TUGAS 1
Menurut teks tentang survei integritas KPK, berapa skor integritas Kementerian Agama dalam Survei Integritas 2007?
TUGAS 2
Teruskan teks tentang skor integritas Kementerian Agama mulai dari kalimat terakhirnya.

═══ TEKS DITAMPILKAN ═══

Survei Integritas 2011 oleh Komisi Pemberantasan Korupsi (KPK) yang menempatkan Kementerian Agama (Kemenag) sebagai institusi pusat terkorup dengan skor integritas paling rendah adalah ironi.
Ironi bukan hanya Kementrian Agama seharusnya menjadi teladan kejujuran dan integritas bagi institusi lain, tetapi karena dari hasil sejumlah survei sebelumnya, yang juga dilakukan KPK, pranata yang melayani bidang keagamaan ini selalu menempati peringkat bawah dalam skala indeks integritas. Dalam Survei Integitas 2007, Kemenag menempati peringkat 24 dari 30 lembaga yang disurvei dengan skor integritas sebesar 5,15 (di bawah skor rata-rata integritas sektor publik sebesar 5,53). Tahun 2008, skor integritas lembaga ini meningkat menjadi 6,57 tetapi peringkatnya menurun menjadi 27. Tahun 2009 kembali turun menjadi 6,23 yang juga diikuti oleh penurunan peringkatnya menjadi 32 dari 39 lembaga pusat yang ditilik. Dalam Indeks Integritas Nasional 2010 yang dilaporkan KPK, skor integritas Kemenag kembali melorot menjadi 5,46; dan meluncur jatuh ke angka 5,37 pada tahun 2011.

═══ BAGIAN DATA ═══

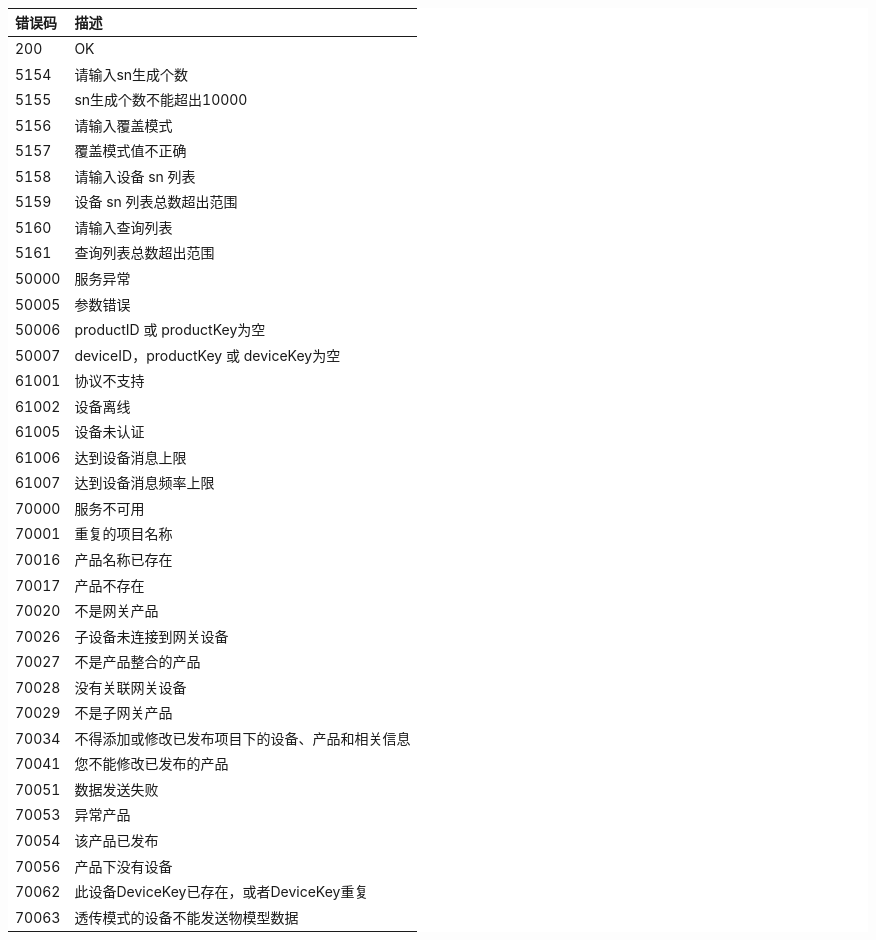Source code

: <span v-if="isEu">

| 错误码   | 描述                                      |
|:------|:--------------------------------------------|
| 200   | OK                                          |
| 5154  | 请输入sn生成个数                             |
| 5155  | sn生成个数不能超出10000                       |
| 5156  | 请输入覆盖模式                                |
| 5157  | 覆盖模式值不正确                                |
| 5158  | 请输入设备 sn 列表                             |
| 5159  | 设备 sn 列表总数超出范围                          |
| 5160  | 请输入查询列表                                 |
| 5161  | 查询列表总数超出范围                              |
| 50000 | 服务异常                                    |
| 50005 | 参数错误                                    |
| 50006 | productID 或 productKey为空                |
| 50007 | deviceID，productKey 或 deviceKey为空      |
| 61001 | 协议不支持                                   |
| 61002 | 设备离线                                    |
| 61005 | 设备未认证                                   |
| 61006 | 达到设备消息上限                                |
| 61007 | 达到设备消息频率上限                              |
| 70000 | 服务不可用                                   |
| 70001 | 重复的项目名称                                 |
| 70016 | 产品名称已存在                                 |
| 70017 | 产品不存在                                   |
| 70020 | 不是网关产品                                  |
| 70026 | 子设备未连接到网关设备                             |
| 70027 | 不是产品整合的产品                               |
| 70028 | 没有关联网关设备                                |
| 70029 | 不是子网关产品                                 |
| 70034 | 不得添加或修改已发布项目下的设备、产品和相关信息                |
| 70041 | 您不能修改已发布的产品                             |
| 70051 | 数据发送失败                                  |
| 70053 | 异常产品                                    |
| 70054 | 该产品已发布                                  |
| 70056 | 产品下没有设备                                 |                                          
| 70062 | 此设备DeviceKey已存在，或者DeviceKey重复           |                                                          |
| 70063 | 透传模式的设备不能发送物模型数据                        |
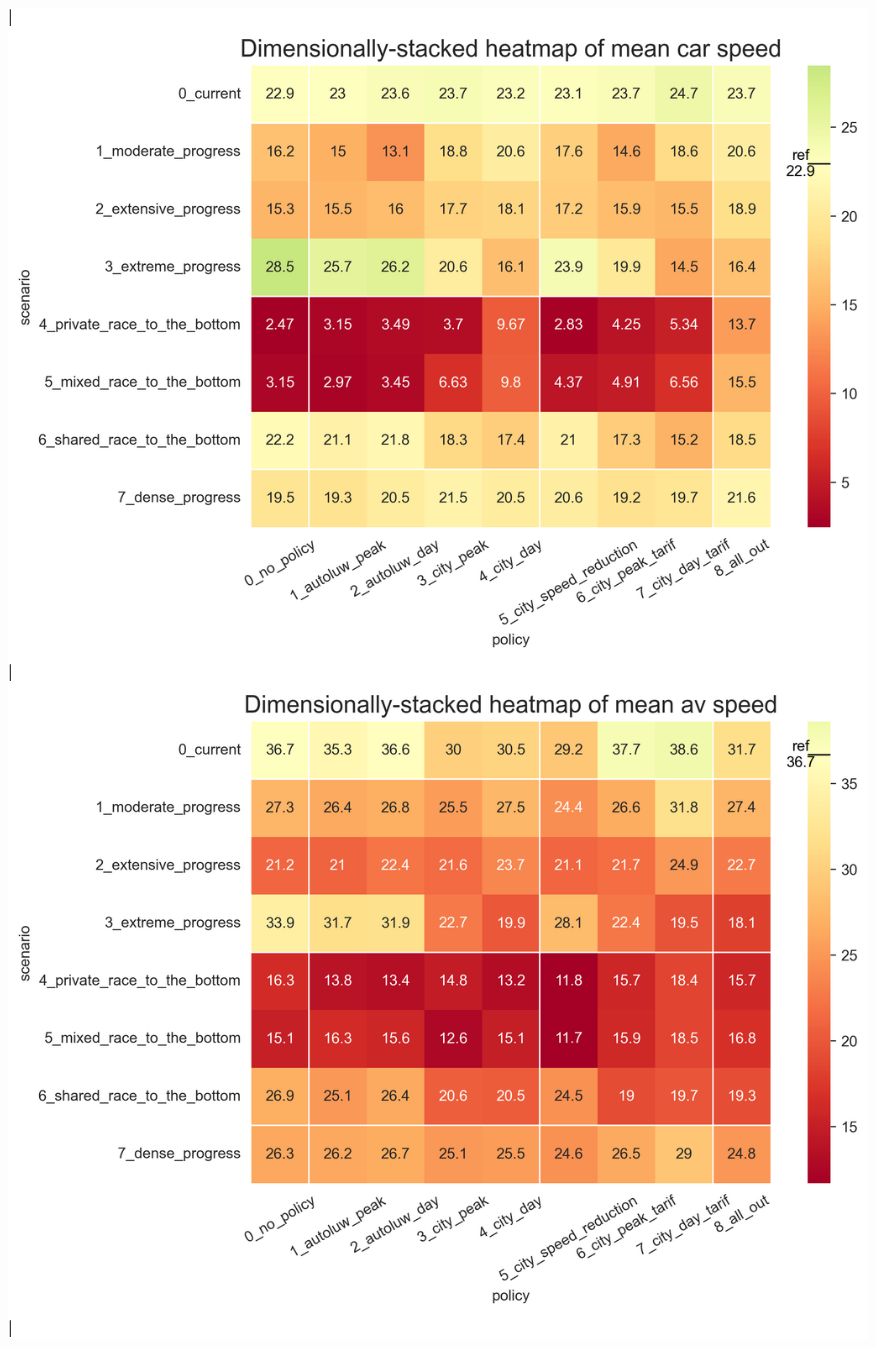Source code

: | ![heatmap_mean_car_speed.png](..%2Fimg%2Fsce_pol%2Fheatmap_mean_car_speed.png) | ![heatmap_mean_av_speed.png](..%2Fimg%2Fsce_pol%2Fheatmap_mean_av_speed.png) |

═══

HASIL TUGAS 1
Skor integritas Kementerian Agama dalam Survei Integritas 2007 adalah 5,15.

HASIL TUGAS 2
Skor integritas Kemenag tahun 2010 (5,46) dan tahun 2011 (5,37) mengindikasikan tidak adanya upaya perbaikan sama sekali di bidang layanan publik sektor keagamaan dalam dua tahun terakhir. Angka tersebut juga memperlihatkan betapa buruknya sistem dan budaya kerja di kementerian yang pernah diusulkan untuk dibubarkan ini. Di bawah kepemimpinan Menteri Agama sekarang yang berasal dari partai politik, skor integritas Kemenag justru terpuruk dan menempati posisi paling bawah. Padahal, di sisi lain, skor Indeks Persepsi Korupsi (Corruption Perceptions Index) Indonesia dalam tiga tahun terakhir berkecenderungan membaik, dari 2,6 pada tahun 2008 menjadi 2,8 pada tahun 2009 dan 2010.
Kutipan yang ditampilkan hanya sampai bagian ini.